TASK STATEMENT - Recast everything from the line that contains "state / province: La Paz" down to the line that contains "name author: Hook. & Grev." as a Markdown table with the columns Row and Line, numbering the rows and leaving out any blank lines.

INPUT MATERIAL -
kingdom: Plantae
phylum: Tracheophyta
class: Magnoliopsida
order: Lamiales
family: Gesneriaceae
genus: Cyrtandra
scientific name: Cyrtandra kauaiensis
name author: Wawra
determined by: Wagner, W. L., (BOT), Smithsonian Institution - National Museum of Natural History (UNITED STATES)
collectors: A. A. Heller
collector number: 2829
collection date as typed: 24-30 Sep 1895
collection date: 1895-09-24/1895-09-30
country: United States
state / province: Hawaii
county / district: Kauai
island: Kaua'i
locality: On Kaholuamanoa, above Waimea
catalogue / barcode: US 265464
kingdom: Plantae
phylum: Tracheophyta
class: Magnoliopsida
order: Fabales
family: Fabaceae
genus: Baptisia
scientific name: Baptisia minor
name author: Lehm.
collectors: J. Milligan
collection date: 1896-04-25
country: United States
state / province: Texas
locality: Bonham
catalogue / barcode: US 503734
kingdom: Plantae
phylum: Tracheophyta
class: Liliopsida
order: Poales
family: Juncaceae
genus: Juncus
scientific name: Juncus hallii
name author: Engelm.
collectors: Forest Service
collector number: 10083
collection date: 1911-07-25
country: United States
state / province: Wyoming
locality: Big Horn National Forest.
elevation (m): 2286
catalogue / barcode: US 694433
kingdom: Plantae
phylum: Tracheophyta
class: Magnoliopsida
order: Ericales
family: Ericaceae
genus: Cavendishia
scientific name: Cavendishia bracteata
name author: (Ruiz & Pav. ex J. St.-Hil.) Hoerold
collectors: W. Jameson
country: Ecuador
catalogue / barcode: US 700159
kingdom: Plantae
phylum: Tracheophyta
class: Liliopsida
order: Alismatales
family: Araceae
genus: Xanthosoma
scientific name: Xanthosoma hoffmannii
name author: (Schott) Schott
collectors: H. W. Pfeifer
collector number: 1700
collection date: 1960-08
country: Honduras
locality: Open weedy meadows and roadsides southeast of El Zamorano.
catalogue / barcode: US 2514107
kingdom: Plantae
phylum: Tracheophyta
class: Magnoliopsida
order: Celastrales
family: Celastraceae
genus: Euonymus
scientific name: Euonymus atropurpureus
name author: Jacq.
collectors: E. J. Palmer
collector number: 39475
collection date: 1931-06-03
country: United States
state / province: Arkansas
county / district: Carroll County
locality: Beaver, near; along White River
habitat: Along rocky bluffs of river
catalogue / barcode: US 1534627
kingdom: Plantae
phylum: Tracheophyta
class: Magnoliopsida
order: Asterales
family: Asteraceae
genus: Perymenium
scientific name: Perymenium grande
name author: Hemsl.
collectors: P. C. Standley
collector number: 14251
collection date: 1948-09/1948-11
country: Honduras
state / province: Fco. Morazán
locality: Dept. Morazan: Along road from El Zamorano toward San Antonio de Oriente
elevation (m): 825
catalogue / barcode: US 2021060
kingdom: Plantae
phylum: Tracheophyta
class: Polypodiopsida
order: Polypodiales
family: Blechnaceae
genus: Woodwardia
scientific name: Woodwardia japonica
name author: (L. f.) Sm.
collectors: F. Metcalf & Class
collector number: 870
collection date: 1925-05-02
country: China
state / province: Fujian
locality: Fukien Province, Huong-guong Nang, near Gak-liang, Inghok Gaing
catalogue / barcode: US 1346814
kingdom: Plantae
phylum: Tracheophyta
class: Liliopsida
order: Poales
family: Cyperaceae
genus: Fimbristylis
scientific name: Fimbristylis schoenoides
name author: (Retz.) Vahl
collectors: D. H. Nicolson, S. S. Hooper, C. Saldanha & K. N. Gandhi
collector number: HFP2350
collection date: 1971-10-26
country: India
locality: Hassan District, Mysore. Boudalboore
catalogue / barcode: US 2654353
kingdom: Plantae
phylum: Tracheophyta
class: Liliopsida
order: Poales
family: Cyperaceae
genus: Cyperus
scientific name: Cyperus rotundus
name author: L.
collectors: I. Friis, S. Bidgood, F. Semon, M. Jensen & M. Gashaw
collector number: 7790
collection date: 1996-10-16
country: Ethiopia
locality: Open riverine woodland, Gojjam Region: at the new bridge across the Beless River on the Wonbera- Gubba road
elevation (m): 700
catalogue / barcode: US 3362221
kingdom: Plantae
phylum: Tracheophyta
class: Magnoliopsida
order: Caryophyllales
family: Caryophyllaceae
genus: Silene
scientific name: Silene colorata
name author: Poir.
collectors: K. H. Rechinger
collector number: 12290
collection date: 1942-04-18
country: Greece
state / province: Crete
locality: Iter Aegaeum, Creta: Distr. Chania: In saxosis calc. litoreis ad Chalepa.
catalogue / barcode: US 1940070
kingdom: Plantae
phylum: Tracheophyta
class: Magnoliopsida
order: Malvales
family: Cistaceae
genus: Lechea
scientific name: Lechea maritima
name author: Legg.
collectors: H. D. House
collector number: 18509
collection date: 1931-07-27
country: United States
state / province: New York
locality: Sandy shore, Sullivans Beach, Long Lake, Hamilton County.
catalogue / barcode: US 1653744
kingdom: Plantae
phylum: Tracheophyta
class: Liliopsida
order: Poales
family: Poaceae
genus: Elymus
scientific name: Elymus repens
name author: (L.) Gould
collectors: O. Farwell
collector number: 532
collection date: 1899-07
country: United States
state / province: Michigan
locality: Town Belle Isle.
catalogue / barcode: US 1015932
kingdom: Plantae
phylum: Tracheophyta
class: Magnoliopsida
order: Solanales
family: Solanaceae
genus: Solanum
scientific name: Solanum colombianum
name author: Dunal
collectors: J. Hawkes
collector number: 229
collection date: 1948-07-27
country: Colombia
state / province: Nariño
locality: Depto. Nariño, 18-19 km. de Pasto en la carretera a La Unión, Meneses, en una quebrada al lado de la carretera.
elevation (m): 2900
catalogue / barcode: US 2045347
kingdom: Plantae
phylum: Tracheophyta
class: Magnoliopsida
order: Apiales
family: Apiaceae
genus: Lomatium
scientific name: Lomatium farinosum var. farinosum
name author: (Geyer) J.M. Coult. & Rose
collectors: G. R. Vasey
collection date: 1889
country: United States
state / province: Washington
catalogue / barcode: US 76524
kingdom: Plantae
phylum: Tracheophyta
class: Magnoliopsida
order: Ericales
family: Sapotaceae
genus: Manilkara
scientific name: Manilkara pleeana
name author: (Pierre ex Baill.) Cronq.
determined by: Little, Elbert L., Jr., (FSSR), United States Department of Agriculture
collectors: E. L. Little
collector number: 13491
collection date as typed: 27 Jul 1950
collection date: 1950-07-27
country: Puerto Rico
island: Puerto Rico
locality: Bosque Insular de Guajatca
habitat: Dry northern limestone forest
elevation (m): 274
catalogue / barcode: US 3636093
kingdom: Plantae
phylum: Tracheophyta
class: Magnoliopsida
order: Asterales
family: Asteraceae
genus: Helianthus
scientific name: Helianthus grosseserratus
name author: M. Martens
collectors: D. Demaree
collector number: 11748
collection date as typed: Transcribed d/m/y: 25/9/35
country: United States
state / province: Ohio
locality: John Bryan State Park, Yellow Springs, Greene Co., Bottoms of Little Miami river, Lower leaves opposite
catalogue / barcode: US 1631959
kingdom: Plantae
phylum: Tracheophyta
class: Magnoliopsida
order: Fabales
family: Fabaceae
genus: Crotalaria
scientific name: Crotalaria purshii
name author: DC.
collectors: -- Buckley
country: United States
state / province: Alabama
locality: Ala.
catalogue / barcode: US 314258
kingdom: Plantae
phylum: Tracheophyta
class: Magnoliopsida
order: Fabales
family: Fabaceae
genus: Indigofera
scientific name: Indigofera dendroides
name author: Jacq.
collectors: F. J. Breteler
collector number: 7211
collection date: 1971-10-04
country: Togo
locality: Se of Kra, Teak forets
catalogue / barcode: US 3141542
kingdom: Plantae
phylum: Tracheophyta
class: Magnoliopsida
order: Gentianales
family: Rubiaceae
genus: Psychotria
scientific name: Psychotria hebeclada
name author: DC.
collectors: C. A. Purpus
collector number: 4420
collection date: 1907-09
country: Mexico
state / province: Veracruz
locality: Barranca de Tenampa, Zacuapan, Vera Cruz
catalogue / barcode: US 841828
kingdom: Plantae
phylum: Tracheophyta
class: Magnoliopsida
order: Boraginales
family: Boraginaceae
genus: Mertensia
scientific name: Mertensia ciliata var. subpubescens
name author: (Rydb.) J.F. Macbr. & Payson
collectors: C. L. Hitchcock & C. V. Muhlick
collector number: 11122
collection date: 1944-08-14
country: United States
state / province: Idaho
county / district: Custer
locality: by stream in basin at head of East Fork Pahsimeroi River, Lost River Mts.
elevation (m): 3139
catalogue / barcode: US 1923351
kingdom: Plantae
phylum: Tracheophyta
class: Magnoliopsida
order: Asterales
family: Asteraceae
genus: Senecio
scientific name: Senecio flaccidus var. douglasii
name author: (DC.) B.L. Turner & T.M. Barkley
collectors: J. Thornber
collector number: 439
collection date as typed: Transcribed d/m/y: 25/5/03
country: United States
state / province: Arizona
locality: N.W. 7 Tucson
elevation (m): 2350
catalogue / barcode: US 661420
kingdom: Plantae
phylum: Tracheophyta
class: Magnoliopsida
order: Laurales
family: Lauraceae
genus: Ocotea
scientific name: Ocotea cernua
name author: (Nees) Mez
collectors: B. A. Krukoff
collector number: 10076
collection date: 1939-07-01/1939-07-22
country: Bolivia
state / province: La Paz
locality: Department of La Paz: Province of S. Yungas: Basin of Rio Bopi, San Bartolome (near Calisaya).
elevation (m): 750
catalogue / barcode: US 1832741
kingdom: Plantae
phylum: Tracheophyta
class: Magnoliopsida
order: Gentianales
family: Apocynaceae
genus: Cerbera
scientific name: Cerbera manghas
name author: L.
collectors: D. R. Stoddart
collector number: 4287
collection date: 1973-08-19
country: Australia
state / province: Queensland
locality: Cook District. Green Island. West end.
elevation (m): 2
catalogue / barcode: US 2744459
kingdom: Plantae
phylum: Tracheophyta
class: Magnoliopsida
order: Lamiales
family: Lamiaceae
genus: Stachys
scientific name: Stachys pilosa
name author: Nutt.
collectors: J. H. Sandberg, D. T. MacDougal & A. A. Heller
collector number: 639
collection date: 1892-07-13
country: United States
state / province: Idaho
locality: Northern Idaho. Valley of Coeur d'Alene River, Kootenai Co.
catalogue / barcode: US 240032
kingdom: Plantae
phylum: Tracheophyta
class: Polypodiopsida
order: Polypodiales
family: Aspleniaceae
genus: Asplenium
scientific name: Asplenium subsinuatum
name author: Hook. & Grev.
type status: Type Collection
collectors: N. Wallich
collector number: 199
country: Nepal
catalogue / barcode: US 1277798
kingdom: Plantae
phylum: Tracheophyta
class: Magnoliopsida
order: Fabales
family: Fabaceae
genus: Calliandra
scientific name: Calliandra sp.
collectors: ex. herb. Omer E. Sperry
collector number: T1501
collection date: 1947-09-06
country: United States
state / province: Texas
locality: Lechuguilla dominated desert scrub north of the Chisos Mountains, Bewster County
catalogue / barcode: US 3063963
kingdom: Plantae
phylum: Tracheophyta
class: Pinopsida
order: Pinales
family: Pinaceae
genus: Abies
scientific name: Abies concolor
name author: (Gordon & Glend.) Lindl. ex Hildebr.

OUTPUT -
| Row | Line |
|---|---|
| 1 | state / province: La Paz |
| 2 | locality: Department of La Paz: Province of S. Yungas: Basin of Rio Bopi, San Bartolome (near Calisaya). |
| 3 | elevation (m): 750 |
| 4 | catalogue / barcode: US 1832741 |
| 5 | kingdom: Plantae |
| 6 | phylum: Tracheophyta |
| 7 | class: Magnoliopsida |
| 8 | order: Gentianales |
| 9 | family: Apocynaceae |
| 10 | genus: Cerbera |
| 11 | scientific name: Cerbera manghas |
| 12 | name author: L. |
| 13 | collectors: D. R. Stoddart |
| 14 | collector number: 4287 |
| 15 | collection date: 1973-08-19 |
| 16 | country: Australia |
| 17 | state / province: Queensland |
| 18 | locality: Cook District. Green Island. West end. |
| 19 | elevation (m): 2 |
| 20 | catalogue / barcode: US 2744459 |
| 21 | kingdom: Plantae |
| 22 | phylum: Tracheophyta |
| 23 | class: Magnoliopsida |
| 24 | order: Lamiales |
| 25 | family: Lamiaceae |
| 26 | genus: Stachys |
| 27 | scientific name: Stachys pilosa |
| 28 | name author: Nutt. |
| 29 | collectors: J. H. Sandberg, D. T. MacDougal & A. A. Heller |
| 30 | collector number: 639 |
| 31 | collection date: 1892-07-13 |
| 32 | country: United States |
| 33 | state / province: Idaho |
| 34 | locality: Northern Idaho. Valley of Coeur d'Alene River, Kootenai Co. |
| 35 | catalogue / barcode: US 240032 |
| 36 | kingdom: Plantae |
| 37 | phylum: Tracheophyta |
| 38 | class: Polypodiopsida |
| 39 | order: Polypodiales |
| 40 | family: Aspleniaceae |
| 41 | genus: Asplenium |
| 42 | scientific name: Asplenium subsinuatum |
| 43 | name author: Hook. & Grev. |